As mentioned by LionelHutz, FLA is the rating of the motors in the equipment, where MCA is based on the mechanical load applied to those motors, so FLA will be larger than MCA (assuming they didn't design their motors to run in an overload condition -- not that I'd put that past them....).  So equipment containing a 1.8A motor will likely have a somewhat smaller MCA.  The overall equipment ratings (circuiting requirements) are determined by UL rules, not NEC, so they can size the feeders based on actual equipment load rather than general motor rating.

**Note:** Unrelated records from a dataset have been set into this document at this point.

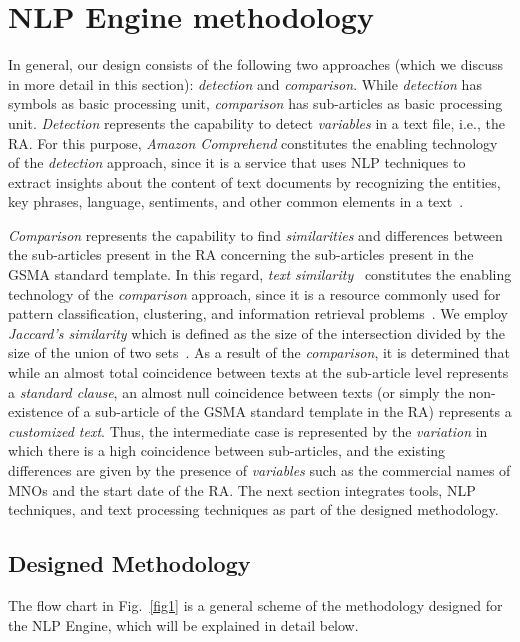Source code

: \section{NLP Engine methodology}\label{sec:methodology}
In general, our design consists of the following two approaches (which we discuss in more detail in this section): \textit{detection} and \textit{comparison}. While \textit{detection} has symbols as basic processing unit, \textit{comparison} has sub-articles as basic processing unit. \textit{Detection} represents the capability to detect \textit{variables} in a text file, i.e., the RA. For this purpose, \textit{Amazon Comprehend} constitutes the enabling technology of the \textit{detection} approach, since it is a service that uses NLP techniques to extract insights about the content of text documents by recognizing  the  entities,  key  phrases,  language,  sentiments,  and  other  common  elements  in  a  text~\cite{AWS2021}.

\textit{Comparison} represents the capability to find \textit{similarities} and differences between the sub-articles present in the RA concerning the sub-articles present in the GSMA standard template. In this regard, \textit{text similarity}~\cite{Deza2009} constitutes the enabling technology of the \textit{comparison} approach, since it is a resource commonly used for pattern classification, clustering, and information retrieval problems~\cite{7429408}. We employ \textit{Jaccard's similarity} which is defined as the size of the intersection divided by the size of the union of two sets~\cite{Gupta2018}. As a result of the \textit{comparison}, it is determined that while an almost total coincidence between texts at the sub-article level represents a \textit{standard clause}, an almost null coincidence between texts (or simply the non-existence of a sub-article of the GSMA standard template in the RA) represents a \textit{customized text}. Thus, the intermediate case is represented by the \textit{variation} in which there is a high coincidence between sub-articles, and the existing differences are given by the presence of \textit{variables} such as the commercial names of MNOs and the start date of the RA. The next section integrates tools, NLP techniques, and text processing techniques as part of the designed methodology.

\subsection{Designed Methodology}
The flow chart in Fig.~\ref{fig1} is a general scheme of the methodology designed for the NLP Engine, which will be explained in detail below.


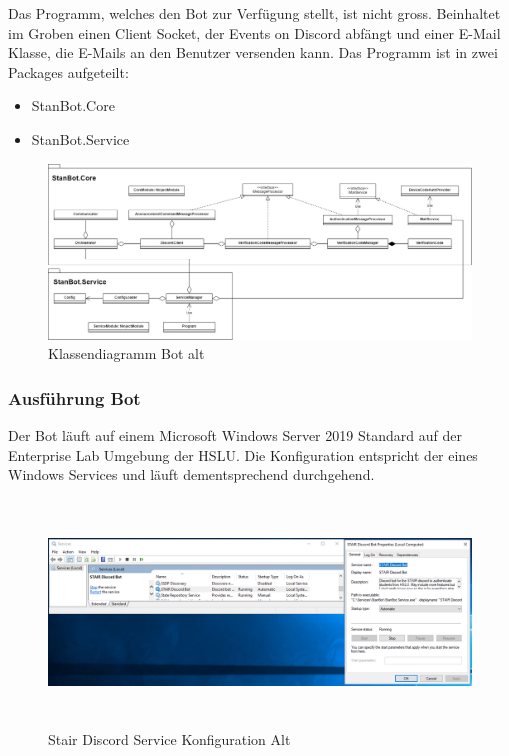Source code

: \documentclass[a4paper, table]{article}
\begin{document}
Das Programm, welches den Bot zur Verfügung stellt, ist nicht gross. 
Beinhaltet im Groben einen Client Socket, der Events on Discord abfängt und einer E-Mail Klasse, die E-Mails an den Benutzer versenden kann. 
Das Programm ist in zwei Packages aufgeteilt:
\begin{itemize}
    \item StanBot.Core
    \item StanBot.Service
\end{itemize}
\clearpage

\begin{figure}[ht]
    \centering
    \hspace*{-1.5cm}
    \includegraphics[width=1.2\textwidth]{img/Klassendiagramm_Bot_alt.png}
    \caption{Klassendiagramm Bot alt}
    \label{fig:Klassendiagramm_Bot_alt}
\end{figure}

\subsubsection{Ausführung Bot}
Der Bot läuft auf einem Microsoft Windows Server 2019 Standard auf der Enterprise Lab Umgebung der HSLU. 
Die Konfiguration entspricht der eines Windows Services und läuft dementsprechend durchgehend.

\begin{figure}[hb]
    \centering
    \hspace*{-2.5cm}
    \includegraphics[width=1.3\textwidth,height=6cm]{img/Discord_Bot_old_service_configuration.png}
    \caption{Stair Discord Service Konfiguration Alt}
    \label{fig:bot-service-configuration-old}
\end{figure}
\clearpage
\end{document}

RE: MCA vs MOCP vs FLA vs LRA

MCA is not (directly) load based.  MCA is 125% of the RLA (why they can't use FLA like the rest of the industry is beyond me) of the largest motor plus 100% of all other motors.  If you just take the system FLA you will size your conductors at 125% of the whole FLA.

Fan motor RLA and FLA are the same values for a given HP of fan motor.  Compressors are a different beast, not built to HP sizes, so the RLA can be application dependent.

RE: MCA vs MOCP vs FLA vs LRA

davidbeach -- are you sure that different fan designs using different fan blades (CFM) on the exact same motor would result in the exact same FLA & MCA?  I was under the strong impression that MCA depended on mechanical load, whereas FLA was based on motor size.  In contrast, you are stating that mechanical load has zero impact on MCA.

RE: MCA vs MOCP vs FLA vs LRA

When I was dealing with equipment with such ratings, it certainly appeared that fans had current ratings based on the HP of the fan motor.  In a line of air cooled chillers, for example, the fan RLA would be constant across a range of chiller sizes (number of fans wouldn't be) but the compressor RLA would step up with capacity of the chiller.  Since hermetic compressors aren't given HP ratings there is no way of comparing FLA and RLA.

But, it has been a while since I had to circuit up such equipment, and hopefully never again, and things may have changed in the mean time.

RE: MCA vs MOCP vs FLA vs LRA

My memory is the same as David's.  I could generally compute the MCA if I knew the FLA data of the motors.  

FLA is generally a term used with a single motor.  The MCA and RLA terminology is used mainly for package HVAC equipment.